No new target date has been set, NEC officials said.
Work has not begun on the changes that the Council of Ministers has requested, a senior Interior Ministry official said.
The drafting committee is waiting for a new government to form and issue new “directives” on how to finish the draft law, he said.
Issues still to be worked out in the commune election legislation include whether voters should elect a single commune chief or a council of leaders, and how the elections would take place, the Interior official said.
Proposals have included conducting elections in some “pilot communes” before holding the commune elections nationwide and conducting the election region by region rather than for the whole country at one time, said Im Suosdey, secretary-general of the National Election Committee.
Commune elections originally had been scheduled for December 1997, but by June of that year there was already talk of delaying them until after the national elections.
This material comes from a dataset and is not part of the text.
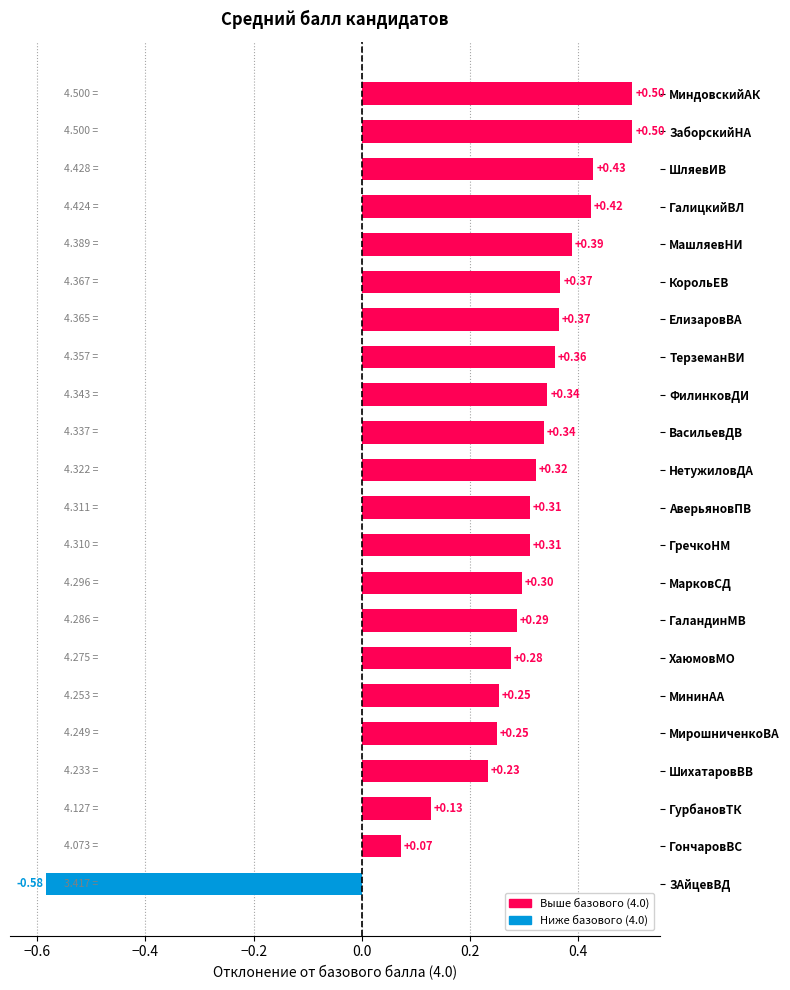

Which category has the lowest value across all series?

ЗАйцевВД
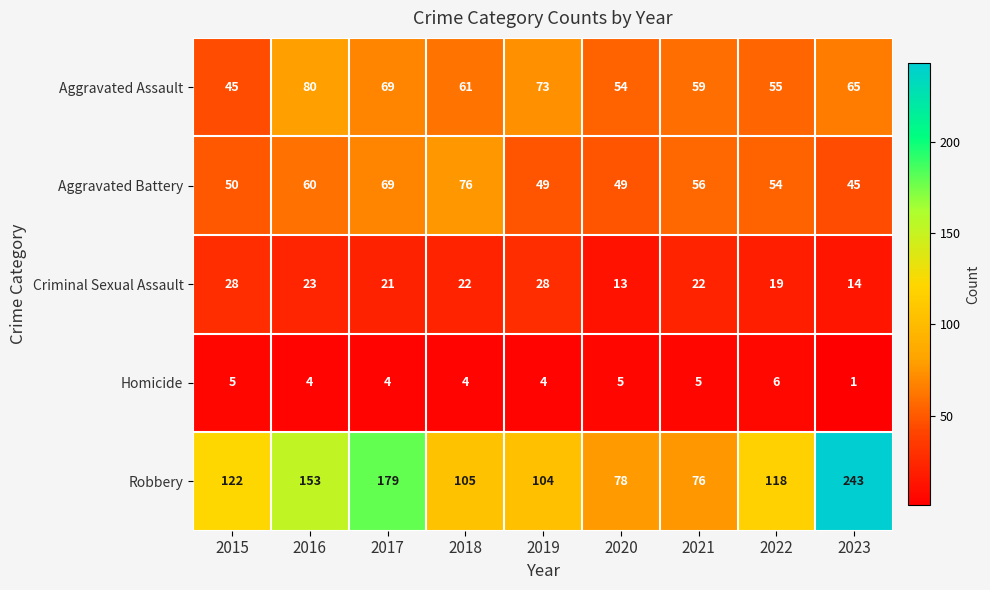

At which category is the sum across all series the highest?

2023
The factional fighting of July 5 and 6, 1997 cemented the delay in commune-level polls and shifted focus to the national elections that were held in July of this year.
The draft that now exists has several steps to go before it becomes law.
Even after that, NEC officials last week said they would need at least six months to prepare for the elections.
NEC officials also said they cannot estimate how much the polls will cost until legislation is passed.
The main task facing the NEC is to rework the voter registration lists used in the July national elections, Im Suosdey said.
The national election registry cannot be used as it is because voters were not required to register in their home communes, Im Suosdey said.
A few weeks before national voter registration for the national elections was scheduled to begin, the electoral law was amended to allow people to register anywhere as long as they had proper identification and returned there to vote.
Earlier regulations had required voters to register in the polling place assigned to their village or commune.
Commune elections are considered crucial to Cambodia’s political future.
They will be the first in decades and will put seats that have been held by mostly CPP-appointed officials up for grabs, analysts and diplomats said.
The results of the elections also will help pave the way for political parties interested in the country’s next parliamentary polls.
“The commune elections will lay down the foundation for the year 2003 elections,” said Kao Kim Horn, executive director for the Cambodian Institute for Cooperation and Peace.